Spor yazarlarından Reha Kapsal, Şampiyonlar Ligi'nde Beşiktaş'ın Dortmund'a 2-1 mağlup olduğu karşılaşmayı Fotomaç'taki köşesinde değerlendirdi.
Şampiyonlar Ligi güçlü ve farklı bir organizasyon. Dortmund gibi yüksek tempolara çıkan oyun kalitesi ve ezberi iyi bir takımla oynamak da kolay değil. Beşiktaş, Sergen Yalçın'la beraber ülkemizde olumlu ve farklı oynayan bir takım.
Çıkan ilk 11'de de Ersin haricinde tamamında yabancı oyuncu tercihi oldu Sergen Yalçın'ın. Tabi ki bu tercih içinde bu tempolara çıkabilecek, o ritmi sahaya yansıtabilecek eldeki kadrodan çok oyuncu olmamasına rağmen iyi bir başlangıç yaparak ilk 15 dakikada Batshuayi'yle iki tane gol pozisyonuna girdi.
Bundan sonraki oyun temposunda hem ilk devre vites yükselten Dortmund, iki tane gol bulduğu gibi oyunun temposunda hem ilk yarı hem de ikinci yarı skoru aldıktan sonra yeri geldiğinde tempoyu yükseltip yeri geldiğinde de düşürüp, saha içinde topa sahipken de aktif dinlenmeyi çok doğru yaptı.
Batshuayi, ikinci yarı net bir pozisyon kaçırdı. Onun alınmasındaki en önemli sebeplerden biri; Şampiyonlar Ligi'nde hücum bölgesinde problemi çözüp, gol yapmasıydı.
Aynı şekilde Pjanic; rakip ceza sahasına yakın bölgelerden de uzak oynayıp daha derinlemesine bir orta saha gibi Josef'le oynaması, Beşiktaş'ın üretkenliğini etkilediği gibi Dortmund'un yaptığı bölgesel baskılardan da çıkamadığından hücuma ne topla ne de topsuz destek verebildi.

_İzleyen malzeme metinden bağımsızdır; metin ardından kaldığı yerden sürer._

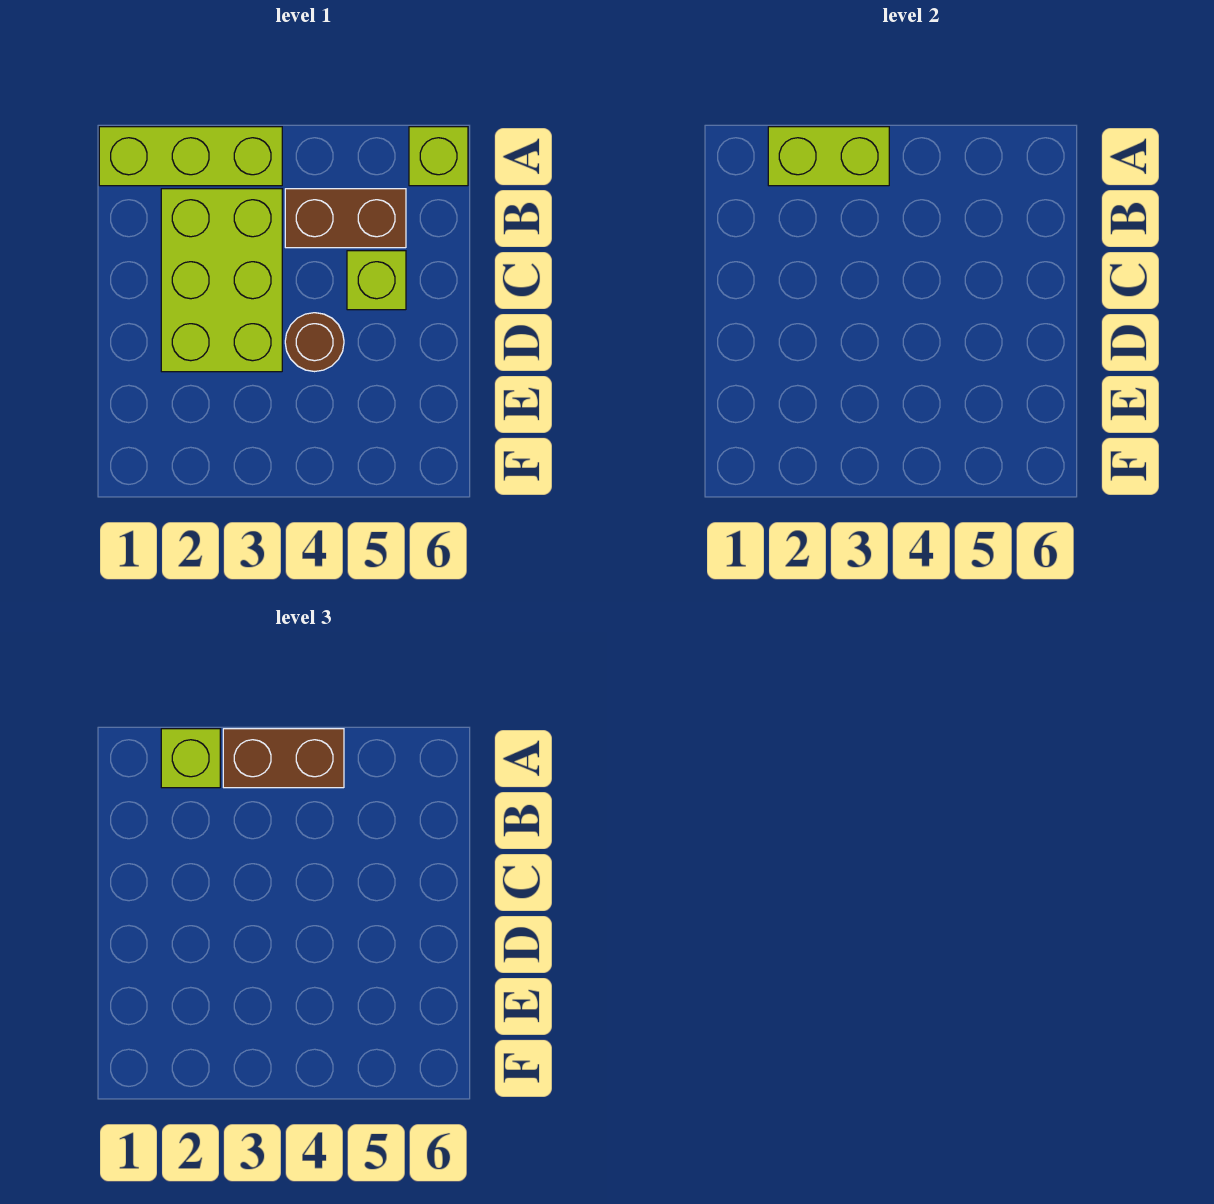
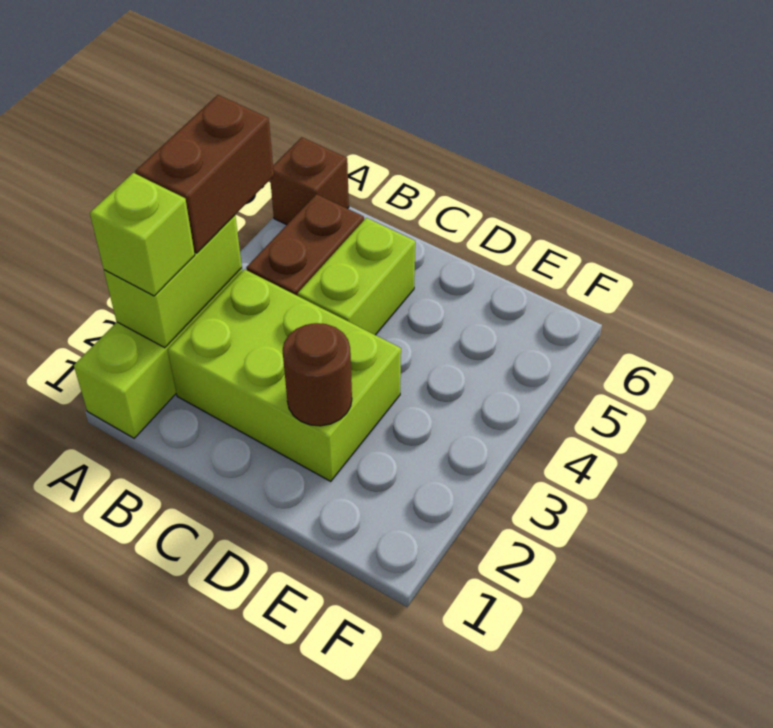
lime 1x1 brick [409,127,468,186] -> brown 1x1 brick [270,137,349,225]
lime 1x1 brick [347,251,406,310] -> lime 1x2 brick [298,218,415,335]
brown 1x1 round brick [285,313,344,372] -> brown 1x1 round brick moved to [283,323,352,426]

Futbolda birçok temel prensip varsa saha içinde, Dortmund'un yaptığı çok basit ama saha içindeki oyunda fark yaratan, top rakipteyken boşlukları kapattı, top ayağındayken boşluklar yaratıp oraya oynadı. Tabii Pjanic'in özellikle anahtar oyuncu olarak, bu kadar Dortmund kalesinden uzak oynadığı zaman oradaki pas opsiyonları ve üretkenliği de Beşiktaş'ın azaldı.
Pjanic'in duran topta gösterdiği farkını, hareketli oyunda Beşiktaş'ın saha içindeki hücum gücünün daha iyi olması için daha fazla rakip yarı alanda oynaması gerek. Dortmund sürü halinde hem savunma hem hücum yaptı. Ön alan baskısı ve hatlar arasında çok iyi baskı götürüp aynı şekilde de sahanın her yerinde de hücumda da 2'ye 1, 3'e 2, 4'e 3 gibi bir fazla oyuncuyla hücum etti.
Böyle maçlar bir takımın kendi gücünü ve seviyesini görmesi açısından çok önemlidir. Oyuncular için de Sergen hoca için de müthiş bir tecrübedir. Beşiktaş takımı tabii ki böyle marketing değeri yüksek bir takımla karşılaşınca bir puan alsa bile çok önemliydi. "Ama yenildiğinde de saha içinde mutlaka dersler de çıkarmalı." En büyük kazancı da bu olmalı, geriye kalan gruptaki oynayacağı 5 maçı için. Çünkü saha içinde güçlü ve sağlam bir organizasyonu olan, üst seviyede bir takıma karşı oynadılar.
Beşiktaş da saha içinde demekki Şampiyonlar Ligi organizasyonu mutlaka daha üst seviyelere çıkarması gerekir bu rakiplerle gruptaki yarışması için. Böyle mağlubiyetlerin geri bildirimini doğru aldığınız zaman kaybederken de çok şey kazanırsınız. Beşiktaş mağlup oldu ama saha içinde mutlaka öğreneceği çok şeyi de cebine koyduğunu düşünüyorum.